黄金の羽撃 漆

「下がって!」


 後ずさり、日傘を閉じながら緒都が声を張る。建屋の陰に入った小野原が手招きし、遠藤と田丸、最後に河尻が駆けていって身を低く寄せ合った。鴫村も何間か離れた別の物陰に身を隠す。


「なんだあれは……なんだってこんなところに」

「さあ……」


 言い合う遠藤と田丸を視界の隅に見つつ、在森は仕込み杖を構えた。本は緒都と在森の上を旋回している。革張りの表紙は黄色、そこに金箔が輝いて、気が動転していれば確かに金の大鳥に見えないこともない。在森は目を回さぬ程度に凝らし、箔の文字や模様を追ううちにはたと気づいた。

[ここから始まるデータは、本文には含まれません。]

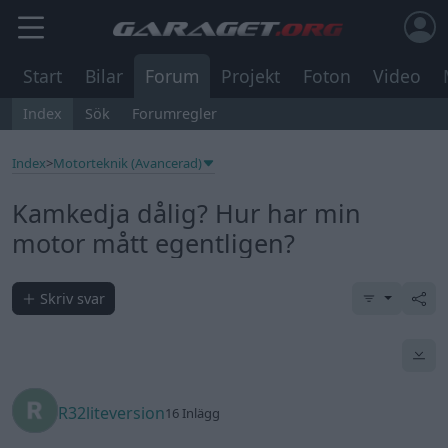
Start
Bilar
Forum
Projekt
Foton
Video
Index
Sök
Forumregler
Index
>
Motorteknik (Avancerad)
Kamkedja dålig? Hur har min
motor mått egentligen?
Skriv svar
R32liteversion
16 Inlägg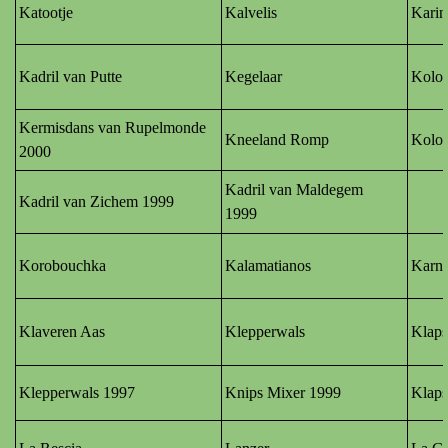
Katootje
Kalvelis
Karin
Kadril van Putte
Kegelaar
Kolo
Kermisdans van Rupelmonde
Kneeland Romp
Kolo
2000
Kadril van Maldegem
Kadril van Zichem 1999
1999
Korobouchka
Kalamatianos
Karna
Klaveren Aas
Klepperwals
Klaps
Klepperwals 1997
Knips Mixer 1999
Klaps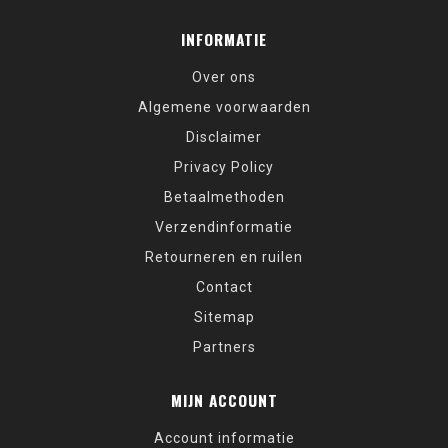
INFORMATIE
Over ons
Algemene voorwaarden
Disclaimer
Privacy Policy
Betaalmethoden
Verzendinformatie
Retourneren en ruilen
Contact
Sitemap
Partners
MIJN ACCOUNT
Account informatie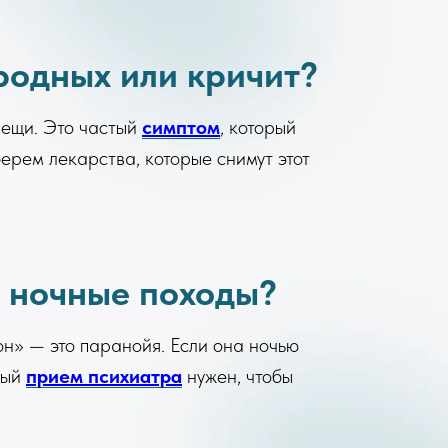
родных или кричит?
 вещи. Это частый
симптом
, который
ерем лекарства, которые снимут этот
и ночные походы?
он» — это паранойя. Если она ночью
ный
прием психиатра
нужен, чтобы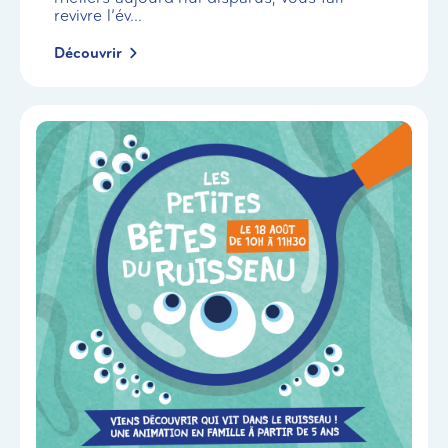
revivre l’év...
Découvrir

「ひょっとすると『レゲンダ・オウレア』かもしれない」

「れげんだ・おうれあ?」

「ええ。隠された黄金の宝をめぐる冒険小説です。向こうではどこの国でも有名です」

「面白そうだね。倒す前に読みたかったよ」

「ごもっともですが致し方ありませんね」


 本が翼をたたむようにページを閉じ、正面から急降下してくる。在森は一歩退いて間合いに仕込み杖を走らせた。今度は本が浮き上がってかわす。弾むように上下しては追いすがり、蹴りつけるように角を振りかざす。その一撃ごとに後退し、防戦一方と見せかけて在森は前に出た。ページを数枚断ち切る手応えがあった。再び仕掛けようとした時、本が均衡を崩しながら在森を離れた。そして皆の視線を受けながら空を上り、高い建屋の棟にとまった。在森は内心嘆息し、それから本を刺激せぬよう抑えた声で言った。


「緒都様、許可は出ていますか」

「うん。ねえ、小野原君」

「そうですね」


 小野原のやや間延びした返事が聞こえる。


「遠藤さんも河尻君から聞いて承知しましたからどうぞ。ですが電線の類は切らないでほしいそうです」

「だそうだ、鴫村君」


 緒都は頭を物陰に向けて言った。


「狙えるかな」


 返事はなかった。ただ、弾を込める音がした後、物陰からぼさぼさの頭が、次に筒先が数寸ばかりにゅっと出た。どうやら片膝をついて構えているようだった。その先には本が綽々ととまっている――まるで次はいつ襲いかかってやろうかと考えているかのように。が、新たな殺気を感じたのか、やにわにページを広げて飛び立った。


「ああ」


 誰かの頭を抱えるような声が聞こえた。在森は黙って本の飛ぶ先を見守る。本が棟を離れて数尺、ちょうど辺りに電線のない中空に出た瞬間、ぱん、と軽く鋭い音が響いた。本が悶えるように一回転してページを散らし、羽ばたきもままならずに地面へ落ちた。草のつぶれる音がする。鴫村が物陰から飛び出て一目散に駆けていった。在森と緒都が追いついてみると、そこには何もなかった。在森が辺りを見回すが、やはりそれらしきものは見当たらない。


「うん、気配も消えたみたいだ。お手柄だね、鴫村君」


 緒都が歯を見せて笑った。在森が肩に手を置くと、鴫村ははにかんで銃身をなでた。